As of May 2008, her site (http://desdecuba.com/generaciony [new window]) was receiving an average of 12 million hits per month. Any one of her posts, which she normally uses to describe aspects of daily life in her Havana neighbourhood, normally receives between 1,500 and 4,000 comments.
To avoid direct control by Cuban authorities, Sánchez uses a server located in Germany to host the site. However, two recent international awards (the 2008 Ortega y Gasset Prize for Digital Journalism and the inclusion of her name in the last edition of the Time 100 list of the world's most influential people) were always going to catch the attention of the censors.
Since the end of March 2008, 'Generacion Y', as the blog is called, has been filtered out from the few public Internet cafés and hotels that regular Cubans (including Sánchez) use t get online.

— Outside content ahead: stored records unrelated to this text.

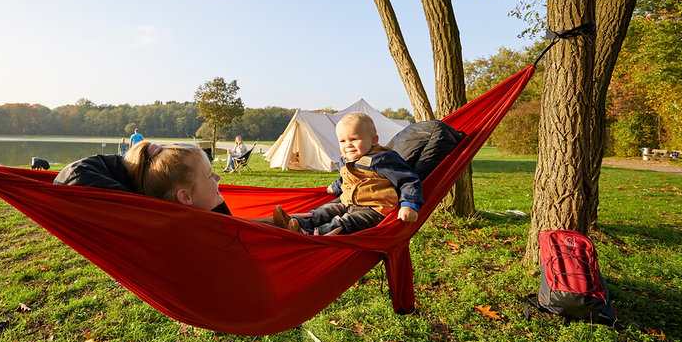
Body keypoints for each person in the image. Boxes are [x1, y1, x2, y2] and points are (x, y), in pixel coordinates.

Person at [273, 112, 421, 235]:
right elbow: (346, 177)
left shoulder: (382, 159)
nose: (348, 145)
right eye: (342, 141)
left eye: (354, 139)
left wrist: (409, 204)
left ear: (374, 140)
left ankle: (310, 234)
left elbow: (408, 180)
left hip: (374, 208)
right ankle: (294, 223)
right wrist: (335, 186)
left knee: (343, 222)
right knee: (324, 210)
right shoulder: (347, 159)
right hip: (347, 201)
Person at [55, 141, 230, 214]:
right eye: (209, 175)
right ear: (185, 196)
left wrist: (138, 163)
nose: (218, 177)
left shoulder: (209, 204)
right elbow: (75, 175)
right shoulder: (182, 240)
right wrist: (130, 165)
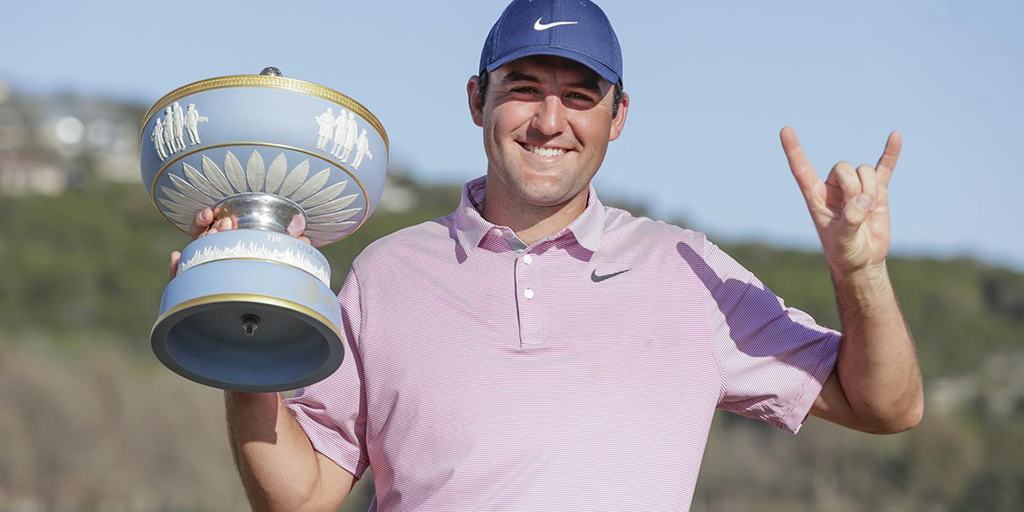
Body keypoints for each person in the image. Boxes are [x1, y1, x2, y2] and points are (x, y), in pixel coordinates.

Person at [173, 0, 923, 510]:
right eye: (525, 88)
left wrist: (859, 273)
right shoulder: (386, 273)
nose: (549, 121)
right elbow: (302, 496)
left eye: (581, 96)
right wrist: (244, 334)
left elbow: (886, 406)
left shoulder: (687, 269)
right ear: (478, 99)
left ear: (618, 116)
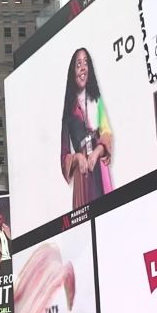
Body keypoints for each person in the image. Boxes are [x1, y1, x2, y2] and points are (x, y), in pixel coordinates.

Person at [60, 47, 113, 210]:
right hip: (82, 176)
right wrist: (77, 158)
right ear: (72, 72)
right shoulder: (68, 112)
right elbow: (63, 156)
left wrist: (97, 152)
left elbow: (107, 132)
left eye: (86, 63)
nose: (83, 67)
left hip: (99, 168)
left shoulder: (97, 100)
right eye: (78, 64)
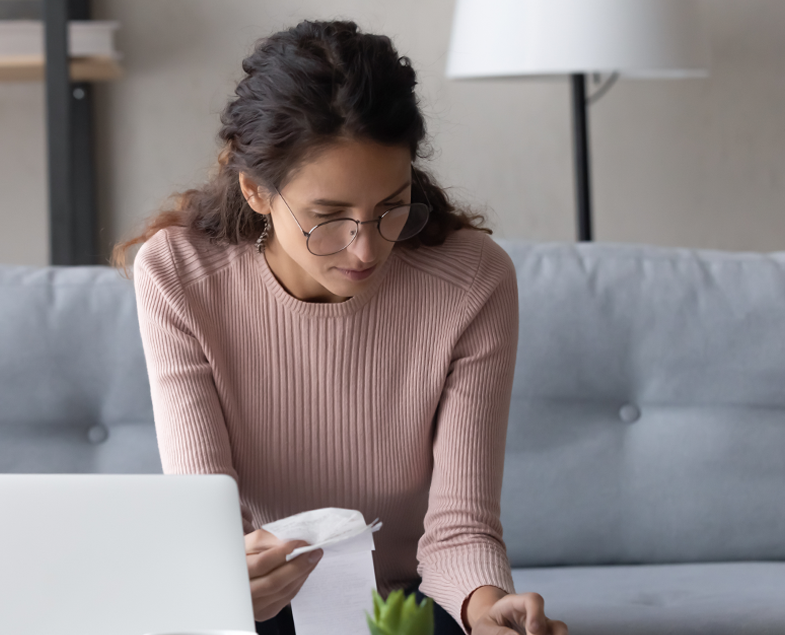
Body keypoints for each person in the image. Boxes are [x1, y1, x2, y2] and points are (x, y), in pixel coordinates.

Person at [114, 19, 568, 635]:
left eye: (391, 208)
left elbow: (460, 527)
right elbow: (208, 523)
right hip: (259, 598)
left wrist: (488, 611)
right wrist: (219, 583)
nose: (364, 250)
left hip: (408, 602)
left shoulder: (471, 280)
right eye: (327, 218)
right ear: (255, 192)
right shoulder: (179, 272)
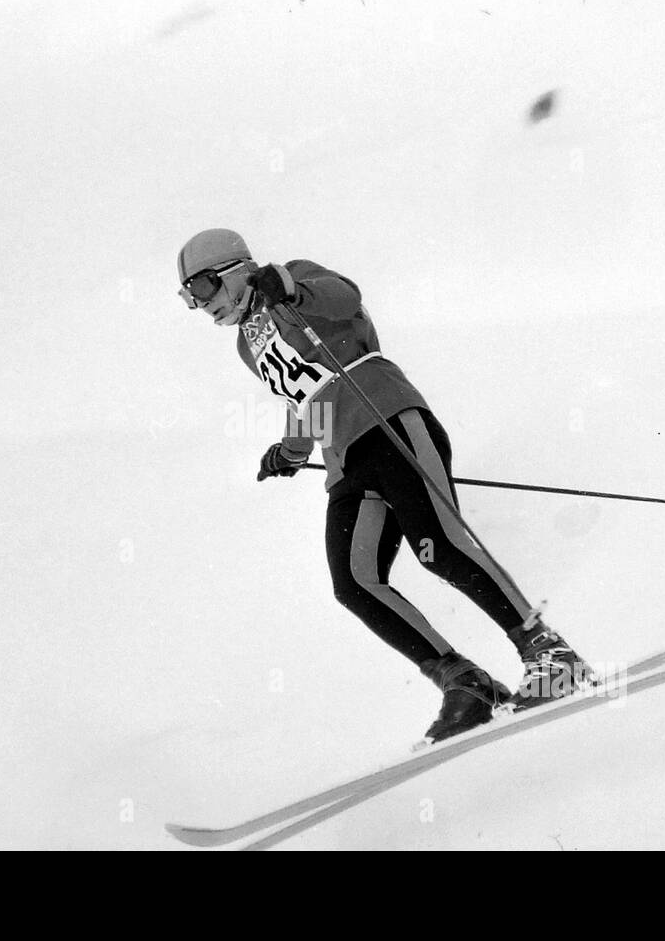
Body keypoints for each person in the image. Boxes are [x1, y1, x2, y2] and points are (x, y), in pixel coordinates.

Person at [176, 228, 593, 742]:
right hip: (345, 457)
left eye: (202, 290)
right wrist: (290, 452)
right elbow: (305, 398)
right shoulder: (247, 343)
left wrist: (285, 285)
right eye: (190, 299)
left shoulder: (293, 279)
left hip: (387, 416)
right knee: (354, 583)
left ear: (233, 271)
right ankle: (465, 682)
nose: (201, 306)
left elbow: (345, 297)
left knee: (437, 545)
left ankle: (549, 653)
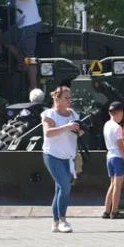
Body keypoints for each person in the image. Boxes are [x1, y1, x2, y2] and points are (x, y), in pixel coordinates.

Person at [41, 86, 81, 233]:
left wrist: (80, 129)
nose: (69, 100)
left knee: (59, 189)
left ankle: (55, 222)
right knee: (65, 186)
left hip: (68, 156)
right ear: (57, 98)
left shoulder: (73, 114)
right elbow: (48, 133)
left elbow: (77, 132)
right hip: (52, 155)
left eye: (70, 97)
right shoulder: (49, 114)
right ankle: (63, 220)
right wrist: (67, 127)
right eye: (66, 98)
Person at [0, 0, 44, 89]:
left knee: (29, 55)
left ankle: (33, 86)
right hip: (21, 24)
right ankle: (20, 60)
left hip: (30, 24)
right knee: (5, 38)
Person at [102, 101, 124, 219]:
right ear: (120, 113)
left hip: (109, 156)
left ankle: (106, 210)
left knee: (112, 185)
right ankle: (115, 211)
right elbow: (121, 145)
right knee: (118, 186)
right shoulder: (118, 128)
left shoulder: (107, 125)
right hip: (117, 157)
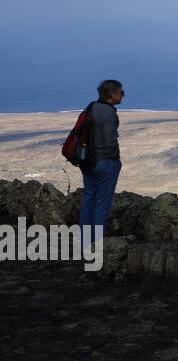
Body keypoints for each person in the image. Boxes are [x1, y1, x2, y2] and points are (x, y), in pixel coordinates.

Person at [80, 80, 124, 244]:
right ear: (111, 94)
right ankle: (96, 245)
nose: (122, 95)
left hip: (88, 163)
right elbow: (110, 140)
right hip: (105, 163)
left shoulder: (90, 108)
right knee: (102, 205)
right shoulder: (108, 112)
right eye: (121, 92)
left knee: (88, 202)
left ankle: (85, 243)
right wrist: (115, 160)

Not one to be deterred, the blogger has found a way to circumvent the blackout: "Isend my texts by email and my friends [abroad] publish them, and then email me back the remarks that are left by readers," she wrote in her 1 July post. "I am a blind blogger, a cybernaut with a leaky raft that manages to float through the support of a spontaneous network of citizens."
That network of citizens is also responsible for the blog's new English, French, Mandarin, German, Italian, Japanese, Portuguese, Polish and Lithuanian versions. The translations are done by volunteers around the world who have never met Sánchez but who sympathise with her cause.
Once Sánchez receives each email containing the thousands of comments triggered by her latest post, she makes and distributes digital copies of this material in the form of CDs and minidisks that allow her fellow countrymen and women to - modestly - join the debate.
Just as many Cubans had managed to get around the now-lifted ban on buying a PC by building their own machines using components acquired in the black market, a well-oiled mechanism was also in place to circumvent the ban on owning a mobile phone. It consisted of approaching a willing tourist and convincing him or her to buy a cellular contract, which would then be used by the interested Cuban.
ETECSA operates a national GSM network on the 900MHz band that began being deployed in 2001. An earlier TDMA network on 800MHz that was launched in 1991 is now being phased out.
The lifting of the restriction on mobile telephony, which became effective on 14 April, means that the thousands of Cubans who already owned a line can register them in their own names.
By 24 April, ETECSA announced 7,400 mobile contracts had been signed. The telecoms operator expects to sell 1.4 million new lines in the next five years.
At first glance, such ambition would appear unrealistic for a service that costs over $100 (or five months' salary) just to set up. The price of the handset then needs to be added, and these will be sold with a 200 per cent mark-up, just as DVD players and other now-legal consumer electronics gadgets will.
For a cubano de a pie (or 'Cuban on foot', the islanders' term for ordinary Cubans) this will be beyond reach. However, it is estimated that 60 per cent of the population boost their meagre state salary by either receiving cash remittances from relatives living abroad, renting rooms to foreigners, getting tips from tourists or earning bonuses through their work in factories and farms.
It is from this group of Cubans that the new mobile contracts will emerge. In the process, the Caribbean nation will try to close the gap that means it currently has the lowest cellular telephony penetration in Latin America.